What is required » In the records below, repeat word for word only the lines starting at the one that contains "Trouver l'association forestière" and ending at the one that contains "y le facilitamos", pictures excluded.

Provided records »
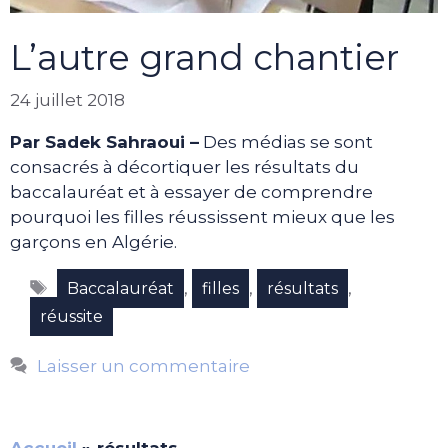
L’autre grand chantier
24 juillet 2018
Par Sadek Sahraoui –
Des médias se sont
consacrés à décortiquer les résultats du
baccalauréat et à essayer de comprendre
pourquoi les filles réussissent mieux que les
garçons en Algérie.
Étiquettes
,
,
,
Baccalauréat
filles
résultats
réussite
Laisser un commentaire
Accueil
»
résultats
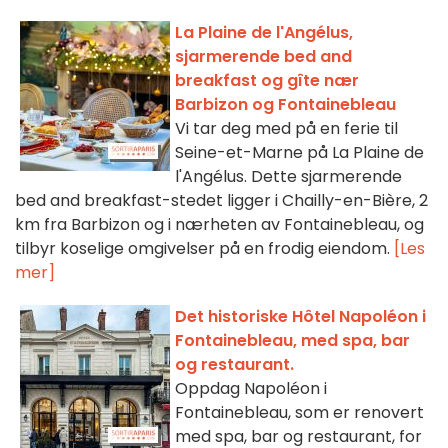
La Plaine de l'Angélus,
sjarmerende bed and
breakfast og gîte nær
Barbizon og Fontainebleau
Vi tar deg med på en ferie til
Seine-et-Marne på La Plaine de
l'Angélus. Dette sjarmerende
bed and breakfast-stedet ligger i Chailly-en-Bière, 2
km fra Barbizon og i nærheten av Fontainebleau, og
tilbyr koselige omgivelser på en frodig eiendom.
[Les
mer]
Det historiske Hôtel Napoléon i
Fontainebleau, med spa, bar
og restaurant.
Oppdag Napoléon i
Fontainebleau, som er renovert
med spa, bar og restaurant, for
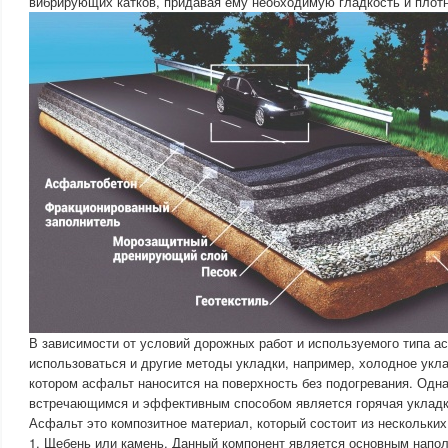
вибрирующих катков, придавая ему необходимую гладкость и плотн
В зависимости от условий дорожных работ и используемого типа а
использоваться и другие методы укладки, например, холодное укл
котором асфальт наносится на поверхность без подогревания. Одна
встречающимся и эффективным способом является горячая укладк
Асфальт это композитное материал, который состоит из нескольких
1. Щебень или камень. Данный компонент является основным напо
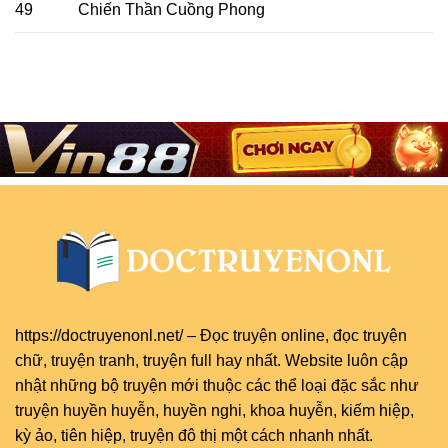
49
Chiến Thần Cuồng Phong
https://doctruyenonl.net/
–
Đọc truyện online
, đọc
truyện
chữ
,
truyện tranh
,
truyện full
hay nhất. Website luôn cập
nhật những bộ truyện mới thuộc các thể loại đặc sắc như
truyện huyền huyễn, huyền nghi, khoa huyễn, kiếm hiệp,
kỳ ảo, tiên hiệp, truyện đô thị một cách nhanh nhất.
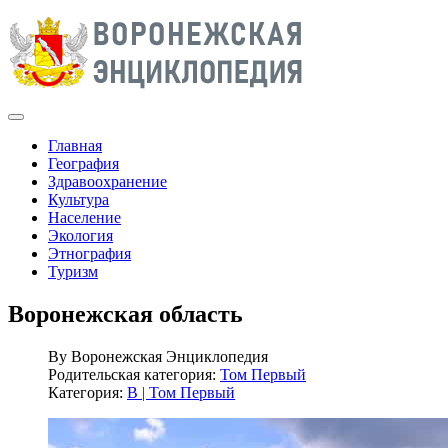
Главная
География
Здравоохранение
Культура
Население
Экология
Этнография
Туризм
Воронежская область
By
Воронежская Энциклопедия
Родительская категория:
Том Первый
Категория:
В | Том Первый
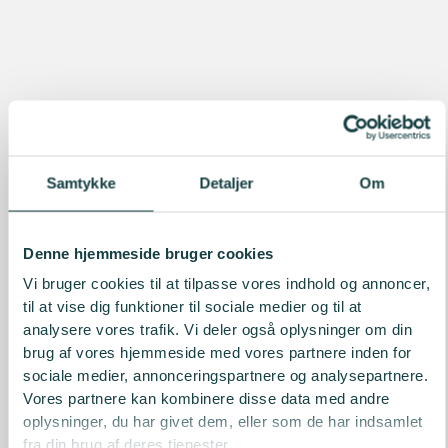
Samtykke
Detaljer
Om
Denne hjemmeside bruger cookies
Vi bruger cookies til at tilpasse vores indhold og annoncer,
til at vise dig funktioner til sociale medier og til at
analysere vores trafik. Vi deler også oplysninger om din
brug af vores hjemmeside med vores partnere inden for
sociale medier, annonceringspartnere og analysepartnere.
Vores partnere kan kombinere disse data med andre
oplysninger, du har givet dem, eller som de har indsamlet
fra din brug af deres tjenester.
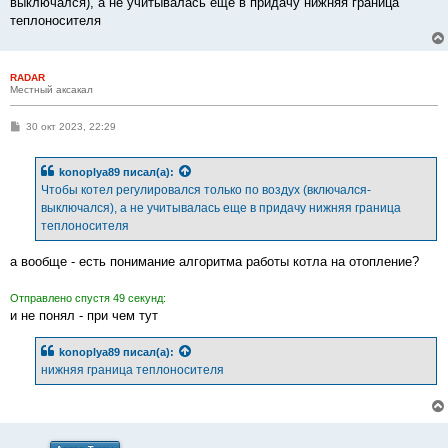
выключался), а не учитывалась еще в придачу нижняя граница
теплоносителя
RADAR
Местный аксакал
С
30 окт 2023, 22:29
о
о
б
konoplya89
писал(а):
щ
е
Чтобы котел регулировался только по воздух (включался-
н
выключался), а не учитывалась еще в придачу нижняя граница
и
е
теплоносителя
а вообще - есть понимание алгоритма работы котла на отопление?
Отправлено спустя 49 секунд:
и не понял - при чем тут
konoplya89
писал(а):
нижняя граница теплоносителя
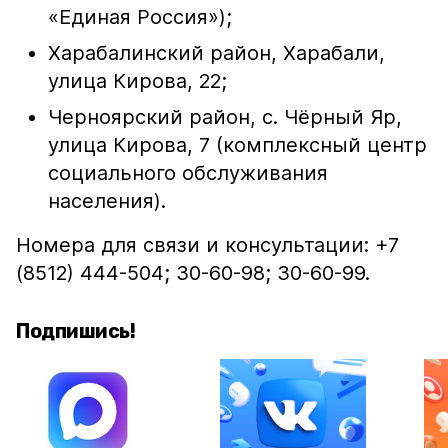
«Единая Россия»);
Харабалинский район, Харабали,
улица Кирова, 22;
Черноярский район, с. Чёрный Яр,
улица Кирова, 7 (комплексный центр
социального обслуживания
населения).
Номера для связи и консультации: +7
(8512) 444-504; 30-60-98; 30-60-99.
Подпишись!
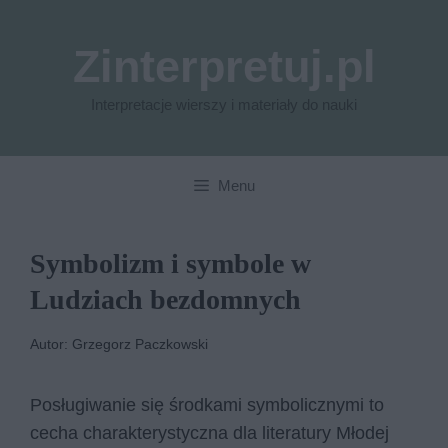
Przejdź
do
Zinterpretuj.pl
treści
Interpretacje wierszy i materiały do nauki
Menu
Symbolizm i symbole w
Ludziach bezdomnych
Autor: Grzegorz Paczkowski
Posługiwanie się środkami symbolicznymi to
cecha charakterystyczna dla literatury Młodej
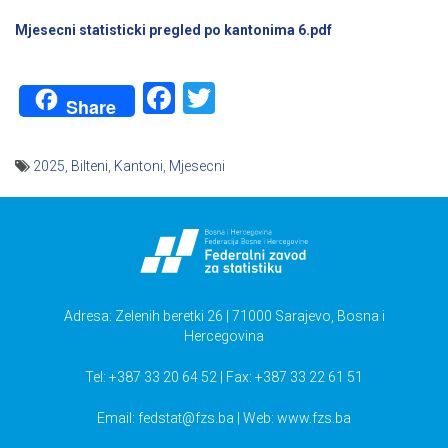
Mjesecni statisticki pregled po kantonima 6.pdf
Facebook
Twitter
Share
2025
,
Bilteni
,
Kantoni
,
Mjesecni
Navigacija
članaka
Adresa: Zelenih beretki 26 | 71000 Sarajevo, Bosna i
Hercegovina
Tel: +387 33 20 64 52 | Fax: +387 33 22 61 51
Email:
fedstat@fzs.ba
| Web: www.fzs.ba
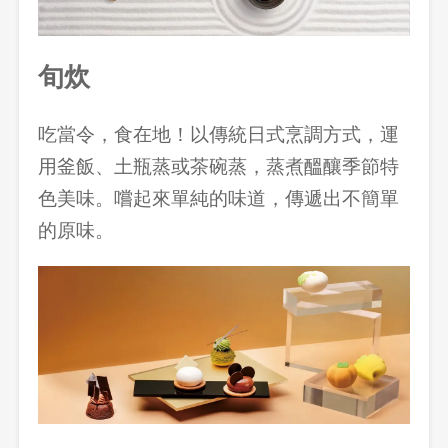
旬炊
吃當令，食在地！以傳統日式烹調方式，運
用釜飯、土瓶蒸或茶碗蒸，蒸煮醞釀季節特
色美味。嚐起來單純的味道，傳遞出不簡單
的原味。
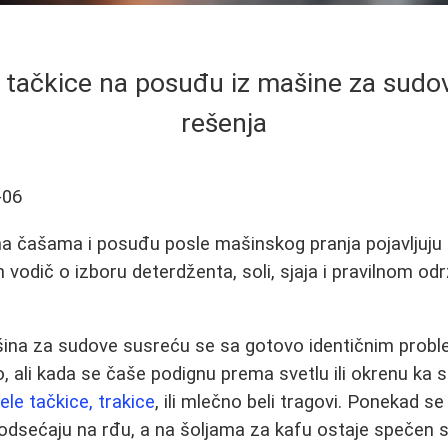
i tačkice na posuđu iz mašine za sudov
rešenja
-06
a čašama i posuđu posle mašinskog pranja pojavljuju be
an vodič o izboru deterdženta, soli, sjaja i pravilnom o
šina za sudove susreću se sa gotovo identičnim pro
o, ali kada se čaše podignu prema svetlu ili okrenu ka sij
ele tačkice, trakice
, ili mlečno beli tragovi. Ponekad s
podsećaju na rđu, a na šoljama za kafu ostaje spečen s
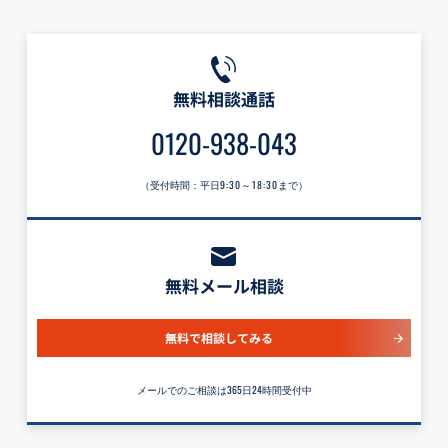
無料相談通話
0120-938-043
（受付時間：平日
9:30～18:30
まで）
無料メール相談
無料で相談してみる
メールでのご相談は365日24時間受付中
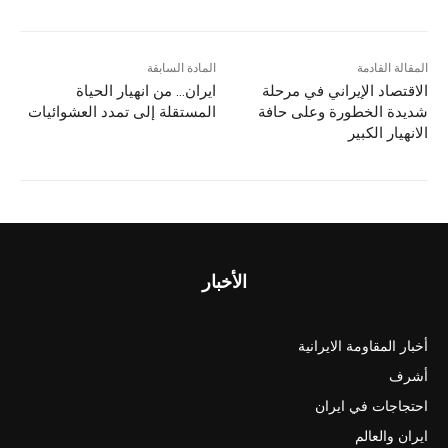
المقالة القادمة
المادة السابقة
الاقتصاد الإيراني في مرحلة
ایران… من انهيار الحياة
شديدة الخطورة وعلى حافة
المستقلة إلى تمدد العشوائيات
الانهيار الكبير
الأخبار
أخبار المقاومة الايرانية
أشرف
احتجاجات في ايران
ايران والعالم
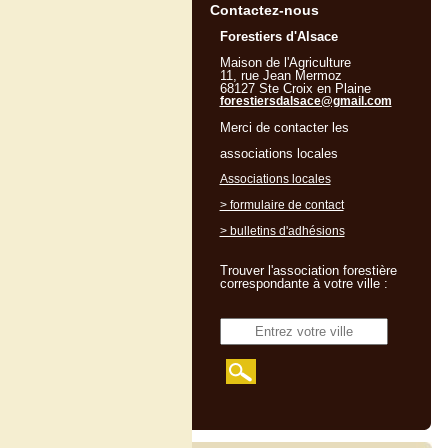
Contactez-nous
Forestiers d'Alsace
Maison de l'Agriculture
11, rue Jean Mermoz
68127 Ste Croix en Plaine
forestiersdalsace@gmail.com
Merci de contacter les
associations locales
Associations locales
> formulaire de contact
> bulletins d'adhésions
Trouver l'association forestière
correspondante à votre ville :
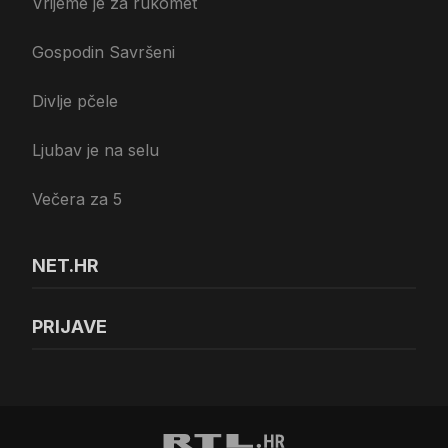
Vrijeme je za rukomet
Gospodin Savršeni
Divlje pčele
Ljubav je na selu
Večera za 5
NET.HR
PRIJAVE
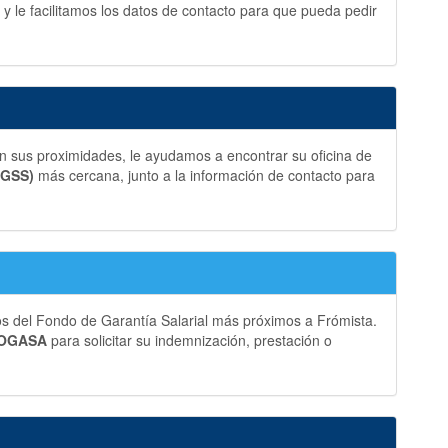
y le facilitamos los datos de contacto para que pueda pedir
n sus proximidades, le ayudamos a encontrar su oficina de
TGSS)
más cercana, junto a la información de contacto para
os del Fondo de Garantía Salarial más próximos a Frómista.
 FOGASA
para solicitar su indemnización, prestación o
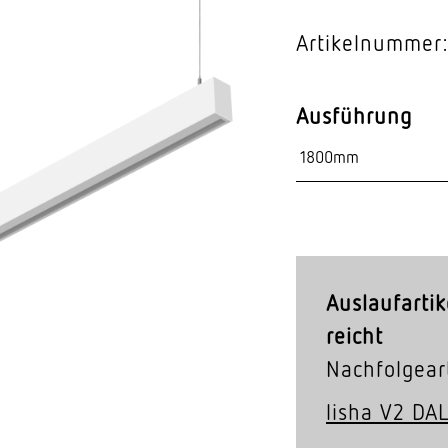
Video-Sensorik
Artikelnummer
nten
Ausführung
Auslaufartik
reicht
Nachfolgeart
lisha V2 DA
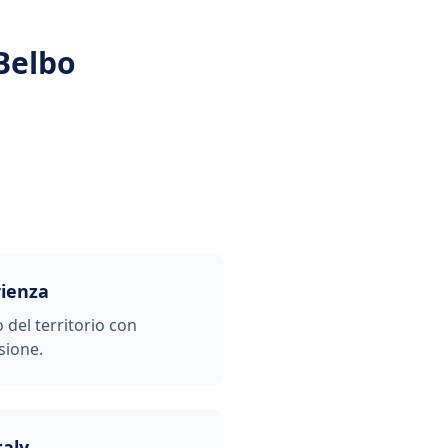
Belbo
rienza
o del territorio con
sione.
taly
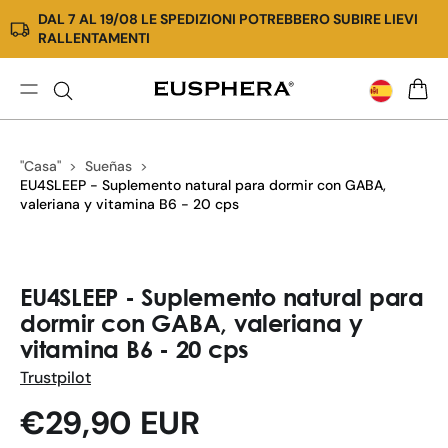
DAL 7 AL 19/08 LE SPEDIZIONI POTREBBERO SUBIRE LIEVI
Ir
RALLENTAMENTI
directamente
al
contenido
EU4SLEEP
CARRI
Cápsulas
|
"Casa"
Sueñas
Mejora
EU4SLEEP - Suplemento natural para dormir con GABA,
la
valeriana y vitamina B6 - 20 cps
calidad
de
tu
Ir
sueño,
directamente
EU4SLEEP - Suplemento natural para
duerme
a la
dormir con GABA, valeriana y
mejor
información
vitamina B6 - 20 cps
del
producto
Trustpilot
Precio
€29,90 EUR
habitual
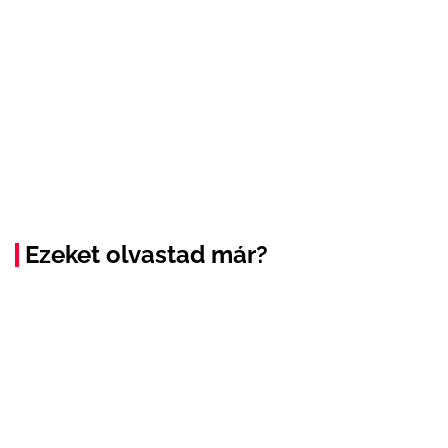
Ezeket olvastad már?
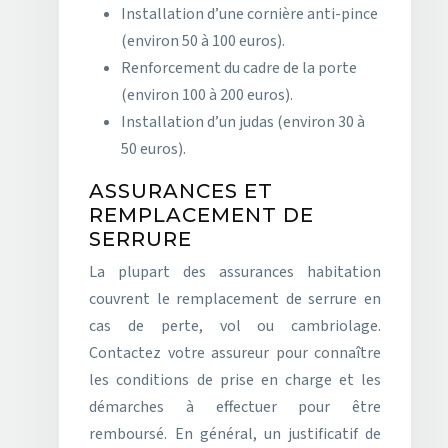
Installation d’une cornière anti-pince
(environ 50 à 100 euros).
Renforcement du cadre de la porte
(environ 100 à 200 euros).
Installation d’un judas (environ 30 à
50 euros).
ASSURANCES ET
REMPLACEMENT DE
SERRURE
La plupart des assurances habitation
couvrent le remplacement de serrure en
cas de perte, vol ou cambriolage.
Contactez votre assureur pour connaître
les conditions de prise en charge et les
démarches à effectuer pour être
remboursé. En général, un justificatif de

Written solution »
Trouver l'association forestière
correspondante à votre ville :
Vrijeme je za rukomet
Gospodin Savršeni
Divlje pčele
Ljubav je na selu
Večera za 5
NET.HR
PRIJAVE
y le facilitamos los datos de contacto para que pueda pedir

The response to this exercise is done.